Нет, она не расскажет ему, как накануне, приехав на пароходе из Одессы вместе с вернувшимся из ссылки отцом (студенческие волнения осенью 1909 года послужили поводом для закрытия Новороссийских Высших женских курсов), она сразу же узнала про арест Алексея и бросилась разыскивать дом Ламзина. Как, совершенно не думая, прилично это или неприлично, явилась к тому почти ночью на квартиру — а он был не один, с какой-то красивой дамой, — как горячо просила уделить ей десять минут — только десять минут! — а он, такой вальяжный, в пижаме с брандер-бургами, сделал ей широкий приглашающий жест. Как она смущенно глянула на даму, а Ламзин небрежно бросил: «При ней можно». Как она, Липа, страстно, сбивчиво просила, умоляла, требовала освободить Несвитаева. Как при имени «Несвитаев» та дама, равнодушно-иронически разглядывавшая юную просительницу, вдруг вынула изо рта пахитоску и в ее глазах появился интерес. (О, от Липы это не ускользнуло!). И как, вырвав, наконец, у Ламзина обещание утром во всем разобраться и непременно вернуть «юной обаятельной особе недостойного ее избранника», она уже на лестничной площадке услышала вдруг из-за двери: «Хороша кур-сучка!» (курсистка, наверное, — подумала она, — он просто оговорился») и странные слова той дамы: «Да отпусти ты, Ювеналий, Несвитаева. Связался черт с младенцем. Ведь Алешка — это теленок, который если и забрался в чужой огород, то лишь из глупого любопытства. Отдай дурачка этой дурочке, курсучке, она еще с ним намучается!»

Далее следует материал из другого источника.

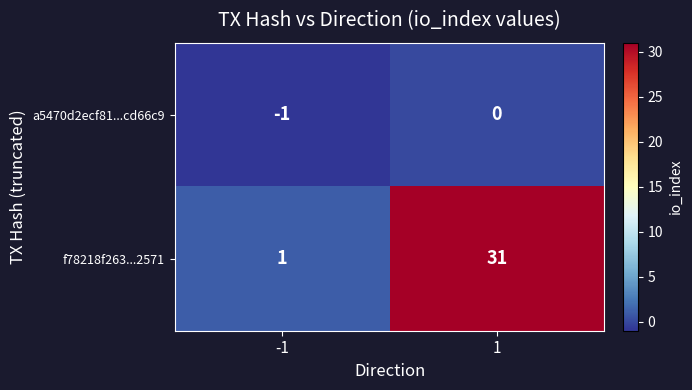

Reading left to right, list all the values displayed in this chart.

a5470d2ecf81...cd66c9: -1=-1	1=0
f78218f263...2571: -1=1	1=31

Она не расскажет Алексею и о том, как до утра металась в бреду в своей постели, пыталась оттащить Алешу от наглой, красивой, хохочущей дамы — той самой, ламзинской...

Ни о чем об этом она ему не расскажет. Зачем? Главное — Алеша на свободе! Тут, рядом с нею!

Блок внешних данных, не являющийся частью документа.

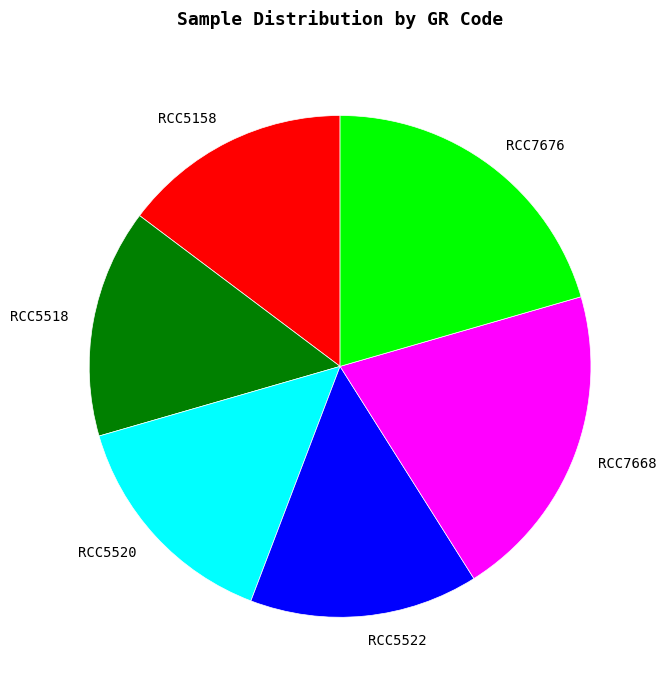

Does any single category account for the majority?

No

Она шла, тесно прижимаясь к нему плечом, наклонив голову, чтобы скрыть под шляпкой лицо, вспыхнувшее вдруг от непонятного, неведомого ей ранее волнения. Волнения — она не хотела сама себе в этом признаться — от близости молодого, сильного, доброго человека, который ей давно нравился, но без которого — она поняла это только ночью — ей не прожить. И это новое, тревожное и неведомое приводило девушку в смятение, ей казалось, что это унижает девичье достоинство, она пыталась отвлечься, но не удавалось и, раскрасневшаяся, покусывая губу, сердясь на самое себя, все ниже и ниже опускала голову. И все теснее и теснее прижимала плечо к своему Алеше.

Чувства Алексея были спрямленнее. Во вчерашней очаровательной фее-гимназистке он все больше и больше видел женщину. Женщину нежно желанную. Не такую, как были у него до этого.

И долго шли они молча.

Он первым заговорил:

— Так кто же все-таки нас ждет, Липочка? Ты не слышишь?

— Ах да, погоди. Давай присядем. Мне самой нужно во всем разобраться.

— Алеша, — продолжала она на скамье под платаном возле флотского казначейства, — я безгранично верю одному человеку, которого люблю и уважаю, как никого...

Несвитаев театрально приложил ладонь к груди:

— Цезарь сделает все, чтобы Клеопатра не раскаялась в своих словах!

Но Липа игры не приняла, продолжала раздумчиво:

— Ты его не знаешь. Это мой отец.

— Но ведь...

— Да они с мамой не живут уже четыре года, с тех пор, как мы уехали из Нижнего Новгорода. Но со мной он видится часто, когда у него есть малейшая возможность, и он часто, очень часто мне пишет. Я как-то все не решалась рассказать об этом, думала, не поймешь. А теперь я тебя знаю. Отец мой врач, об этом я говорила и раньше. Он был в ссылке. За убеждения.

— Я давно догадывался, что твое якобинство — не от мамочки, мадам-шапокляк.

— Не трогай, пожалуйста, маму, я обижусь. Она у меня добрая и хорошая, но только уж очень земная. А папа... папа — певец молний. Он, как язычник, поклоняется Яриле. И — Разуму Человека. Он говорит: через Перуна — к Яриле! К человеку!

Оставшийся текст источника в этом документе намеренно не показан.